Rosja denerwuje się palcem spustowym Donalda Trumpa i to pokazuje.
Komentarze wiceministra spraw zagranicznych Siergiej Ryabkov – ostrzegając USA przed dołączeniem Izrael Kampania wojskowa – zdradza rosnące niepokój Moskwy, że może stracić najbliższy sojusznik na Bliskim Wschodzie.
Rosja ma silne więzi Iranktóre pogłębiły się od czasu inwazji Kremla na Ukrainę.
Zostały one sformalizowane w Partnerstwo strategiczne Pakt oba kraje podpisane na początku roku.
Konflikt Izraela -Iran – aktualizacje na żywo
Tak więc, początkowo Rosja zdawała się postrzegać konflikt sojusznika z Izraelem jako okazję do uzyskania dźwigni. Kreml szybko oferował swoje usługi jako potencjalny mediator.

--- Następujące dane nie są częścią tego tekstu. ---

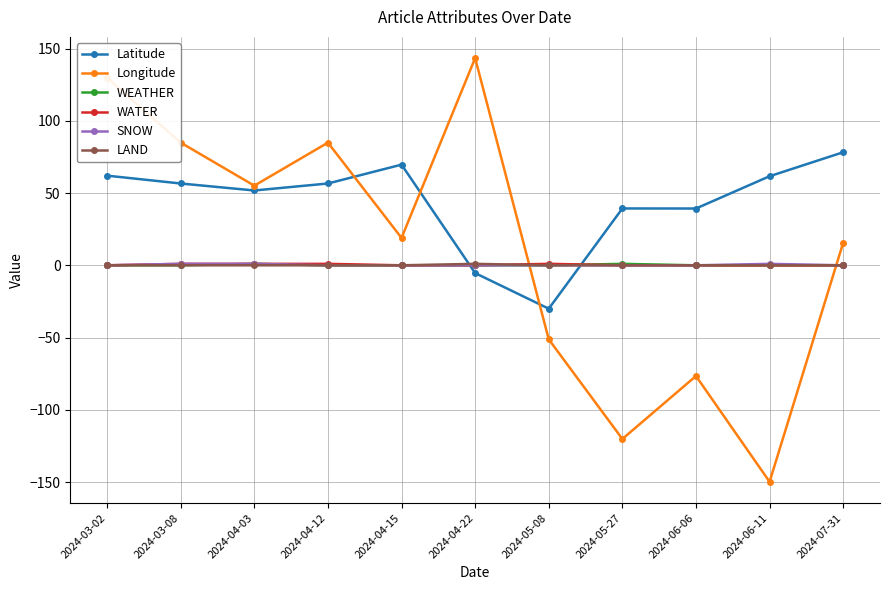

What position from the right is 2024-04-03?

9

Jeśli Vladimir Putin Mógłby przekonać Teheran do wycofania się i powrotu do rozmów nuklearnych z Waszyngtonem, potencjalnie miałby przysługę zarobić na Biały Dom za wsparcie wojskowe dla Ukrainy.
Ale oferty mediata spadły na głuche uszy.

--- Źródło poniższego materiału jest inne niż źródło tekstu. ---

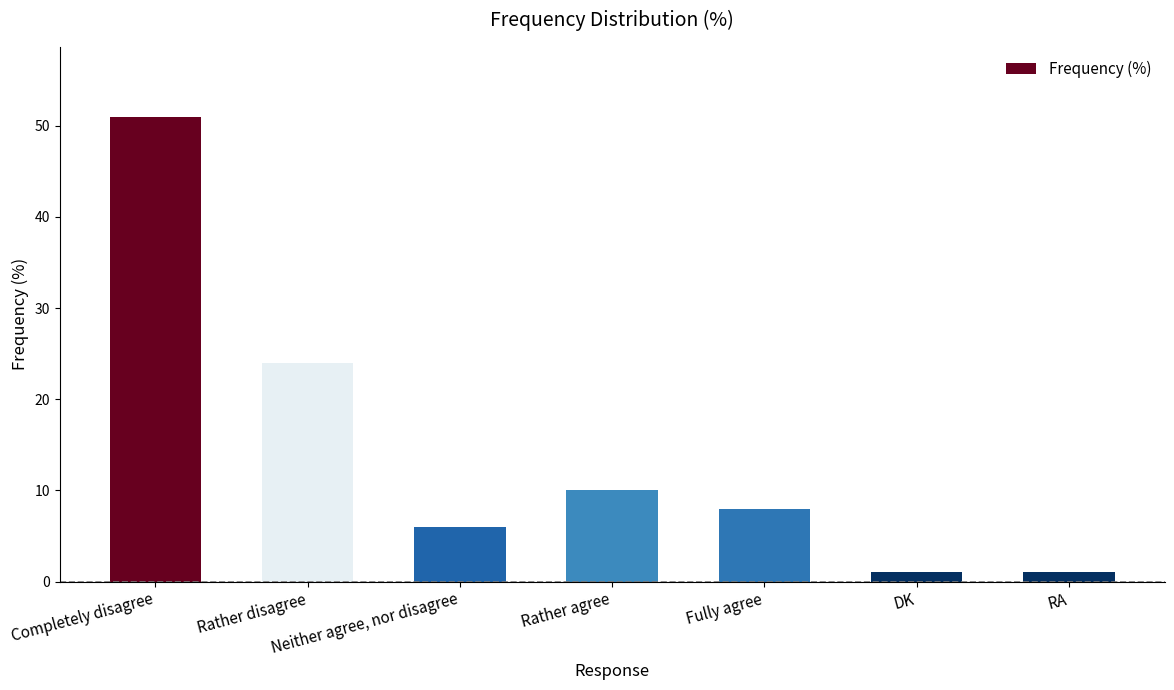

Does the chart contain any negative values?

No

I z Pan Trump Grocząc do zamordowania Najwyższego Przywódcy Iranu, Moskwa przeszła na tryb kryzysowy – obawiając się utraty drugiego kluczowego sojusznika regionalnego w ciągu sześciu miesięcy, po upadku reżimu Assad w Syrii.
Podobnie jak Ryabkov, inne starsze postacie zabrały się do fal powietrznych.
Szpieg Rosji Siergiej Naryshkin nazwał sytuację „krytyczną”.
Czytaj więcej:
Kto był celem w Iranie?
Jak eskalował konflikt
I, według rzeczniczki Ministerstwa Spraw Zagranicznych Marii Zakharova, świat jest „milimetrów od katastrofy” z powodu izraelskich strajków na obiektach nuklearnych w Iranie.
To całkiem spektakl – kraj, który był prowadzenie wojny z sąsiadem Przez ponad trzy lata wzywa innych do okazywania powściągliwości wojskowych.
To dlatego, że zaangażowanie USA stanowi poważne konsekwencje, nie tylko dla Iranu, ale także dla Rosji.